C’est une image récurrente du film, au point d’en être la conclusion. Chez Huston, l’ambition fait perdre la tête, littéralement. Toujours couronnée, la tête momifiée de Dravot que Peachy ramène du Kafiristan et dépose sur le bureau de Kipling sonne comme un avertissement terrible, un châtiment divin. Il ne fait pas bon d’usurper les Dieux sur leur trône.
Image
La seule édition en haute-définition connue est américaine et elle n’est pas sans défauts, notamment un abus de réducteur de bruit sur un master plus tout à fait de première fraîcheur. Honorable mais il y avait mieux à offrir aux fans du film. A première vue, Wild Side s’appuie sur le même vieux master.
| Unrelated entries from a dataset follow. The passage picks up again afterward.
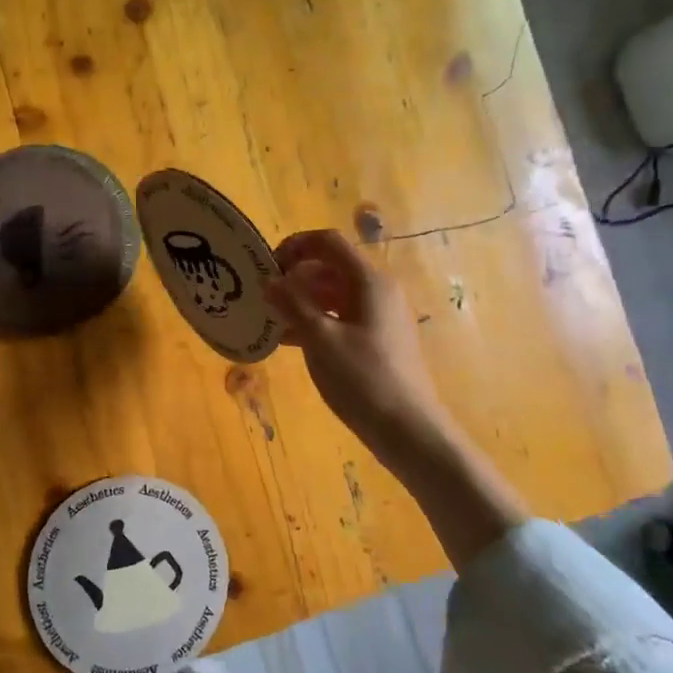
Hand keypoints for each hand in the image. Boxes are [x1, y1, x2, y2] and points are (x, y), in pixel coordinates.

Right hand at [263, 229, 449, 457]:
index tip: (267, 266)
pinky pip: (341, 316)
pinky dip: (316, 320)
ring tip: (271, 319)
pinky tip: (289, 340)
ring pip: (335, 294)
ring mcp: (380, 316)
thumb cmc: (362, 378)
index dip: (295, 245)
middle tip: (264, 295)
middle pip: (331, 266)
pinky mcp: (378, 339)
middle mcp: (378, 291)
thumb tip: (269, 280)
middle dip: (295, 275)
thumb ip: (292, 304)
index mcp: (369, 281)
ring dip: (302, 300)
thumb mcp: (320, 339)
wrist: (408, 430)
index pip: (329, 242)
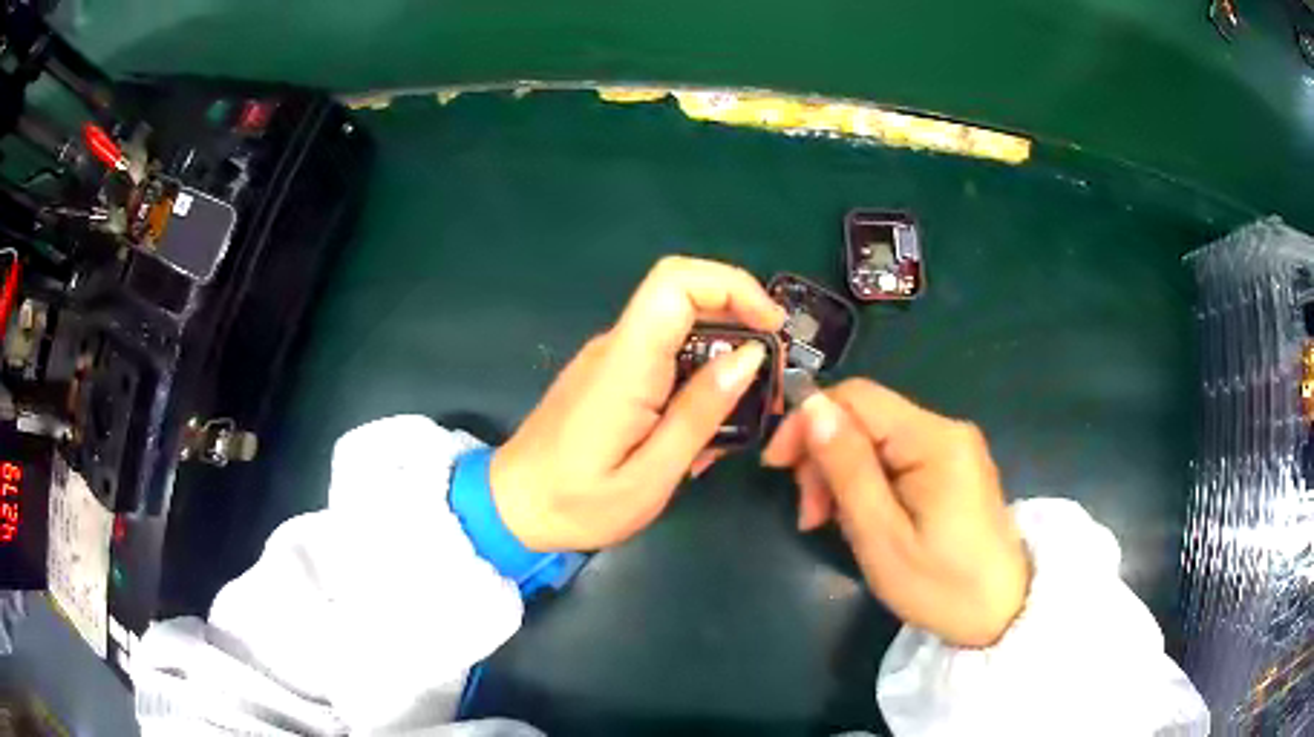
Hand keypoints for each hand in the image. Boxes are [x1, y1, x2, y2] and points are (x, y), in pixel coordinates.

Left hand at [491, 256, 785, 551]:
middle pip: (685, 298)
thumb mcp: (651, 475)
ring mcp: (611, 359)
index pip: (675, 282)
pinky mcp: (611, 376)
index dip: (733, 286)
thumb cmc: (577, 503)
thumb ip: (699, 413)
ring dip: (722, 362)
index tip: (773, 328)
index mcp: (625, 364)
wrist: (511, 507)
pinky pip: (665, 358)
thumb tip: (749, 357)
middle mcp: (617, 346)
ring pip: (681, 331)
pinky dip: (697, 381)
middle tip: (770, 384)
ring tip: (740, 421)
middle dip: (741, 327)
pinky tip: (702, 432)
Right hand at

Une impression résolument fausse et due à la présence d’une poignée de plans un peu flous sur les contours et au grain important. En réalité, la restauration est d’envergure avec une définition rehaussée mais se garde de tout éclat superficiel et privilégie le respect de la texture argentique et des couleurs avec une compression discrète. Subtil et plus que satisfaisant.
Son
Les deux pistes sonores ont été nettoyées et se distinguent par un confort d’écoute optimale. Peu de relief ou d’effets fracassants que ce soit en VF ou en VO ce qui, chose rare, place le tout sur un pied d’égalité. Libre au spectateur de choisir entre un doublage au fort potentiel nostalgique (Jean-Claude Michel, Francis Lax et Gérard Hernandez, qui dit mieux ?) ou la version originale et les merveilleux accents cockney et écossais de Sir Sean et Sir Michael. Bruits d’ambiances et musique ont parfois tendance à sonner un tantinet « métallique » mais c’est l’un des revers du mono si on le pousse un peu trop.
Interactivité
Plus qu’aucun autre éditeur français, sans doute, Wild Side a l’habitude des beaux objets. Les collectors consacrés à La nuit du chasseur, à Rusty James, à Gun Crazy et à tant d’autres films sont là pour nous le rappeler, tels des trophées trônant sur les étagères de notre cinéphilie. Pour les besoins du chef d’œuvre de John Huston, on frôle l’apothéose. Tout commence par un sacré pavé signé Samuel Blumenfeld, richement illustré de superbes photos et ne laissant aucun aspect de la production du film dans l’ombre. La lecture est passionnante et apporte une véritable valeur ajoutée. Il en va de même pour les nombreux suppléments vidéo qui ont le mérite d’offrir plusieurs points de vue. D’abord, celui d’Angela Allen, fidèle assistante de Huston et qui partage ses souvenirs de tournage avec précision et humour. Plus intime mais tout aussi souriant est l’entretien avec l’acteur Danny Huston, fils du cinéaste. Intarissable en anecdotes et passionnant à écouter, Jean-Jacques Annaud aborde le film au travers de deux entretiens. L’un est consacré au cinéma épique en général et à L’homme qui voulut être roi en particulier. Le second revient sur Huston, Caine et Connery, les deux premiers ayant failli se joindre au casting du Nom de la rose. Le making-of d’époque (joliment restauré) apporte enfin un angle promotionnel et ne lésine pas sur les images de tournage dont la plus spectaculaire est la réalisation de la cascade finale avec un Sean Connery pas très à l’aise à l’idée de se tenir sur un pont suspendu au-dessus du vide. Du grand art.
Liste des bonus
« Quand l’aventure tutoie les sommets » entretien avec Angela Allen, scripte attitrée de John Huston (45’), « Loin d’Hollywood : John Huston, roi du Kafiristan » entretien avec le cinéaste Jean-Jacques Annaud (17’), « John, Sean et Michael » Jean-Jacques Annaud évoque le réalisateur et son duo d’acteurs (21’), « La Cité magique » making-of d’époque (12’), « Le gentil géant » entretien avec Danny Huston, fils du réalisateur (8’), Bande-annonce, Livre grand format écrit par Samuel Blumenfeld de plus de 200 pages.